> _Задание 1_:
Выведите полностью и без единого изменения отрывок о теноре Давыдове, приведённый ниже.

··· Исходный отрывок ···

Лентовский рассказывал, как создался «давыдовский жанр»:
— «Приехал ко мне тенор Давыдов. Хороший голос, умеет петь. Отлично поёт все ноты, которые написаны в партии. У нас ставили тогда „Малабарскую вдову“. Иду как-то на репетиции за кулисами, слышу, Давыдов напевает:
У на-бэ-бэ-бэ друзья,
Ждёт на славу угощенье.
Что такое? Словно простое белое вино закипело, заискрилось, как шампанское! Спрашиваю:
— Что ты поёшь?
— Так. Из „Вдовы“. Дурачусь.
— Ну-ка, полным голосом!
Спел.
Это не то, что написал композитор. Но это гораздо лучше.
— Дурачься так всегда!»
И Лентовский отдал приказ:
— Предоставить Давыдову петь, как он хочет.
С тех пор Давыдов начал петь, «как бог на душу положит».
И оперетка:
— Закипела и заискрилась, как шампанское.
Нечто подобное было с Мазини.
Верди захотел послушать знаменитого тенора.
Тот явился к великому композитору.
И начал петь ему из его опер.
Верди слушал, слушал:
— Бог тебя знает, что ты поёшь! Я ничего подобного не писал. Но это лучше того, что я писал. Так и пой.
Мне недаром вспомнилось имя Мазини.
Давыдов был «придворным певцом короля теноров».
Я жил в Москве, в гостинице «Лувр», рядом с Мазини.
И однажды вдруг услыхал в номере Мазини пение Давыдова.
Я слышал, как Мазини аплодировал Давыдову.
Аплодировал один на один.
Просил его спеть ещё и ещё.
И заплатил ему за цыганские романсы серенадой из «Искателей жемчуга».
Таково было свидание «королей».
Один был «королём оперных теноров».
Другой — «королём опереточных».

··· Записи для обработки ···

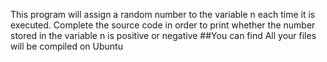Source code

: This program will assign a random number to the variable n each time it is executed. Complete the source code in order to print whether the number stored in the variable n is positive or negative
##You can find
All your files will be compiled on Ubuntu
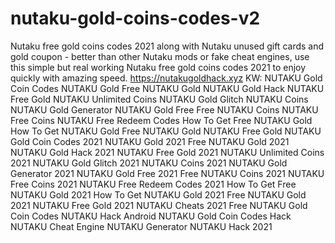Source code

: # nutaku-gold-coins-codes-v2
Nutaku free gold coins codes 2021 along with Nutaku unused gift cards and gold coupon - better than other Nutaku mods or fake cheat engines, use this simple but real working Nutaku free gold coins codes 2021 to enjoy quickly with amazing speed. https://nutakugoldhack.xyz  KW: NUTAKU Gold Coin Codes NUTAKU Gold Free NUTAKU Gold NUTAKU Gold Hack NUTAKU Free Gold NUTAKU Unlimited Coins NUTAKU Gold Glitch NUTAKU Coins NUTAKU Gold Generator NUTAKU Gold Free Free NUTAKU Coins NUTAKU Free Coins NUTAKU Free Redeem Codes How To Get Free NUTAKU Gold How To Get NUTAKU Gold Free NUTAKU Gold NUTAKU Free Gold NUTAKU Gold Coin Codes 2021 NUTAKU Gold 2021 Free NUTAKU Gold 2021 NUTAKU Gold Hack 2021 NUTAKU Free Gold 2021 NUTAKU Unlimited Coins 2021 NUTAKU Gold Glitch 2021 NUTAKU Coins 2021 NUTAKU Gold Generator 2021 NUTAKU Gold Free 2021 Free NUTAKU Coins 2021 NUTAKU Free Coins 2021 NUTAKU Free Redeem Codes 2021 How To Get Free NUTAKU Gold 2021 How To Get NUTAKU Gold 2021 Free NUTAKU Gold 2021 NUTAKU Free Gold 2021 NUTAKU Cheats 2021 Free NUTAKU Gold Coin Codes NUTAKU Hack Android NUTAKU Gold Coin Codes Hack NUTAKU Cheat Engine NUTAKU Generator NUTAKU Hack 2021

···

> _Задание 2_:
Перечислите все строки из записей выше, в которых есть слово «will», переписав каждую такую строку целиком. Регистр букв учитывается.

> _Ответ 1_:
Лентовский рассказывал, как создался «давыдовский жанр»:
— «Приехал ко мне тенор Давыдов. Хороший голос, умеет петь. Отлично поёт все ноты, которые написаны в партии. У нас ставили тогда „Малабарскую вдову“. Иду как-то на репетиции за кулисами, слышу, Давыдов напевает:
У на-бэ-бэ-бэ друзья,
Ждёт на славу угощенье.
Что такое? Словно простое белое вино закипело, заискрилось, как шампанское! Спрашиваю:
— Что ты поёшь?
— Так. Из „Вдовы“. Дурачусь.
— Ну-ка, полным голосом!
Спел.
Это не то, что написал композитор. Но это гораздо лучше.
— Дурачься так всегда!»
И Лентовский отдал приказ:
— Предоставить Давыдову петь, как он хочет.
С тех пор Давыдов начал петь, «как бог на душу положит».
И оперетка:
— Закипела и заискрилась, как шампанское.
Нечто подобное было с Мазини.
Верди захотел послушать знаменитого тенора.
Тот явился к великому композитору.
И начал петь ему из его опер.
Верди слушал, слушал:
— Бог тебя знает, что ты поёшь! Я ничего подобного не писал. Но это лучше того, что я писал. Так и пой.
Мне недаром вспомнилось имя Мазини.
Давыдов был «придворным певцом короля теноров».
Я жил в Москве, в гостинице «Лувр», рядом с Мазини.
И однажды вдруг услыхал в номере Мазини пение Давыдова.
Я слышал, как Мазини аплодировал Давыдову.
Аплодировал один на один.
Просил его спеть ещё и ещё.
И заплатил ему за цыганские романсы серенадой из «Искателей жемчуга».
Таково было свидание «королей».
Один был «королём оперных теноров».
Другой — «королём опереточных».

> _Ответ 2_:
: This program will assign a random number to the variable n each time it is executed. Complete the source code in order to print whether the number stored in the variable n is positive or negative
All your files will be compiled on Ubuntu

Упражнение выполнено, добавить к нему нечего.